To do: Going line by line through the records below, count those containing the word "Colezium", then give only the count.

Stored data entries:
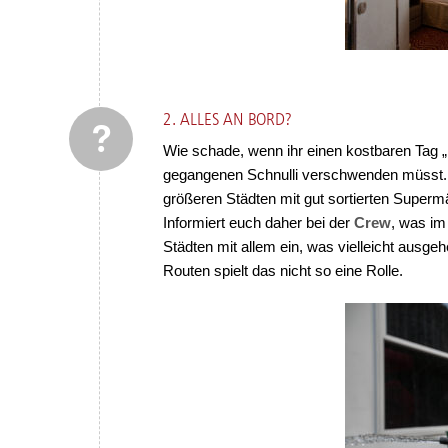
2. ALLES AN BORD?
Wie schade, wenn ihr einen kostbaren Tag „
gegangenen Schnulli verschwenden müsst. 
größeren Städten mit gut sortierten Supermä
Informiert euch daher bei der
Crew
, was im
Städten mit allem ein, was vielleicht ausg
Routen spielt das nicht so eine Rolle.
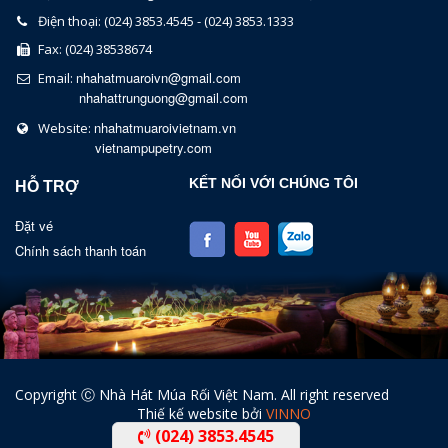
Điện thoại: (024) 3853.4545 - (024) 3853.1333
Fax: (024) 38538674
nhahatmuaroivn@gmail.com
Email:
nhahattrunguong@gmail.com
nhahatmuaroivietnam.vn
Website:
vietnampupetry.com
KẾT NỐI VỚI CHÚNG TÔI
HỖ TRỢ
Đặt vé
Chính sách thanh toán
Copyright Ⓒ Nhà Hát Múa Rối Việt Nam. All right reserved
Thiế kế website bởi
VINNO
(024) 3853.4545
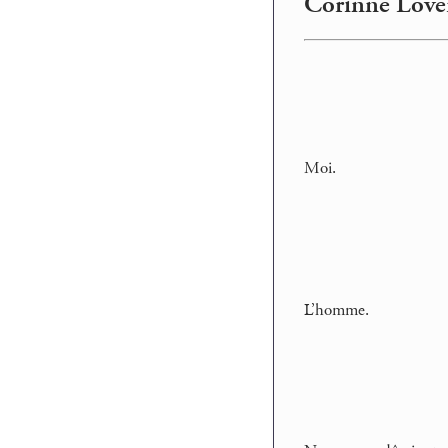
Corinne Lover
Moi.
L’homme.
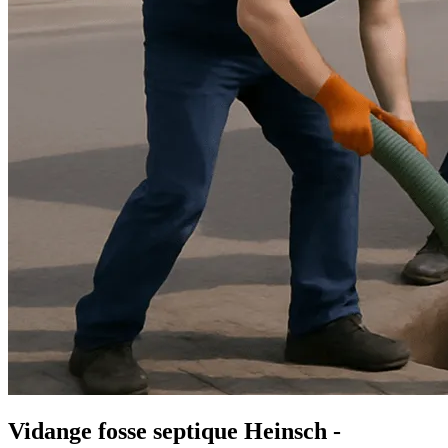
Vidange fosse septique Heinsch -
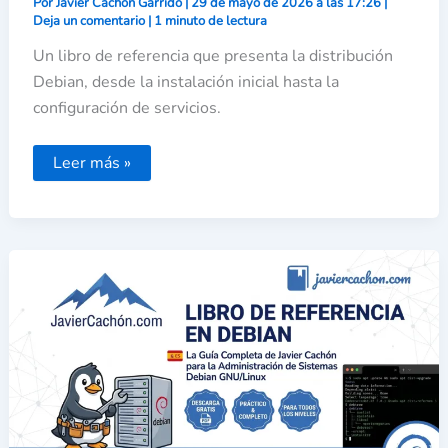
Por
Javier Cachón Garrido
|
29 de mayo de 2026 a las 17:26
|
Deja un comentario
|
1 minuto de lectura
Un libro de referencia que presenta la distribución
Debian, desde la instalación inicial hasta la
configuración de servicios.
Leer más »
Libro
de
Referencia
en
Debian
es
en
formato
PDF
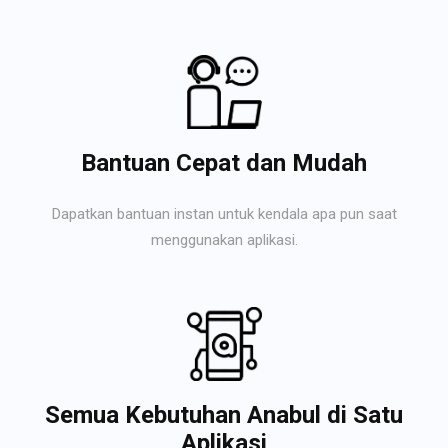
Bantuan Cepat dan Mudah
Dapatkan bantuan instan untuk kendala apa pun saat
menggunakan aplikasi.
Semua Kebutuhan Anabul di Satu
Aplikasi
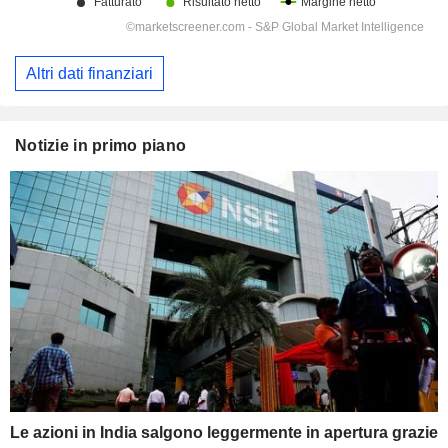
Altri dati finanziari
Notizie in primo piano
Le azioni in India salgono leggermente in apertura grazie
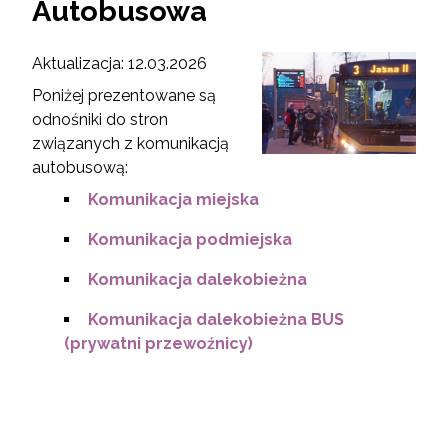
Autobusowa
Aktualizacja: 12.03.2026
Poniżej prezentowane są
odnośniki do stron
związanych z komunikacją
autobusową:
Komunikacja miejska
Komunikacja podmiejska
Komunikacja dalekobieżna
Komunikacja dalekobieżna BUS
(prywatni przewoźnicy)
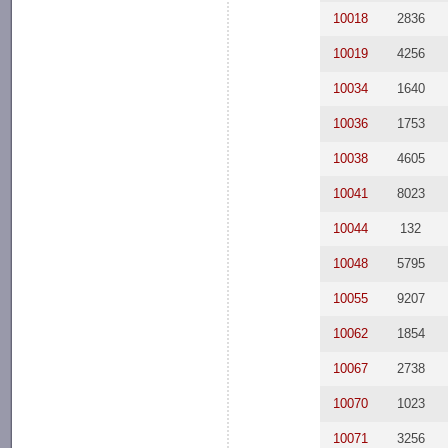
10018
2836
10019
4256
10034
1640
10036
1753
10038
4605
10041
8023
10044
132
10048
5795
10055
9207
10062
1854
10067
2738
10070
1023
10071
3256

...

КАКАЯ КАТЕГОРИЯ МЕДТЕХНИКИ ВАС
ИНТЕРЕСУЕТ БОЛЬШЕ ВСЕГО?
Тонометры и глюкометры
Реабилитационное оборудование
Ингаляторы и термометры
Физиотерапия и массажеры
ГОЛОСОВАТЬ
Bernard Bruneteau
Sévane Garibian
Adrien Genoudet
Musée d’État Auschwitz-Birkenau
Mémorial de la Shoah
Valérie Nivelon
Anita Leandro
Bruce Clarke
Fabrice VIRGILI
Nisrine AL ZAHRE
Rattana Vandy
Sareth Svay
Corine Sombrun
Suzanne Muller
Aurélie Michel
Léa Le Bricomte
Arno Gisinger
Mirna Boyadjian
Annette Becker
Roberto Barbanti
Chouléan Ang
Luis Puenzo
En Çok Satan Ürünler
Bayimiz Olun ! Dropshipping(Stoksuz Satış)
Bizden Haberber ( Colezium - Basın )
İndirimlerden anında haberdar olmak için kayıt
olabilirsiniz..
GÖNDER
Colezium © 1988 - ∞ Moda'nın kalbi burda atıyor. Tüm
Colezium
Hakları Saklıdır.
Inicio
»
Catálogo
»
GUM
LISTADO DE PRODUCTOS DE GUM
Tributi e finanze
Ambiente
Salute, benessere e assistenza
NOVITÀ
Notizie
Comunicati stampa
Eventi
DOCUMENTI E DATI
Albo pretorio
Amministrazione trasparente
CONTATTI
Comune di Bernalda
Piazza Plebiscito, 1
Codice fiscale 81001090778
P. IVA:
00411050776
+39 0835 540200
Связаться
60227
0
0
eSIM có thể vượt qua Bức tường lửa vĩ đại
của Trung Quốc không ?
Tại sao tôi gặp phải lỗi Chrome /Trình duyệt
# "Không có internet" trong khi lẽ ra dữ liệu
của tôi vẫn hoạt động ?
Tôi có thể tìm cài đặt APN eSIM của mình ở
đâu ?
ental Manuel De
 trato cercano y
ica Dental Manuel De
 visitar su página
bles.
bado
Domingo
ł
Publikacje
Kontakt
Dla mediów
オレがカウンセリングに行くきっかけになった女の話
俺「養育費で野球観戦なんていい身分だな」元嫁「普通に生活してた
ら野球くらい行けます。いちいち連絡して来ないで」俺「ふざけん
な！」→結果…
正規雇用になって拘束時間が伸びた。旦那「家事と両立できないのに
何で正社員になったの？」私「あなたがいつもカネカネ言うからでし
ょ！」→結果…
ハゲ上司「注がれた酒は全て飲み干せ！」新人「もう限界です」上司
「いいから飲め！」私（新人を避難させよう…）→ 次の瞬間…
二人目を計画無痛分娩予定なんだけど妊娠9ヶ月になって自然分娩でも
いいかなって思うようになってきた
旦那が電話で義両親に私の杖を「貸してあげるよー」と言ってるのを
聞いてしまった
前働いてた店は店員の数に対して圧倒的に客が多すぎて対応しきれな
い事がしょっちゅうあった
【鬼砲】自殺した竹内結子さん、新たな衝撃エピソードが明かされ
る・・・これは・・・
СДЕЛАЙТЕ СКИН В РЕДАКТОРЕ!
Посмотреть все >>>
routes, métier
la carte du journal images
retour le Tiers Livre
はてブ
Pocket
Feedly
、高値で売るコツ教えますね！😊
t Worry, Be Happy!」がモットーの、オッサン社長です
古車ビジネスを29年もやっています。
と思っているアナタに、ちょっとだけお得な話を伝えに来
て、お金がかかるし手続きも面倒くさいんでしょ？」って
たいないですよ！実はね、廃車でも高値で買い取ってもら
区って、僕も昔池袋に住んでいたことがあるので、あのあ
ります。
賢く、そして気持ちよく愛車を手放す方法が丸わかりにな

The completed task: 3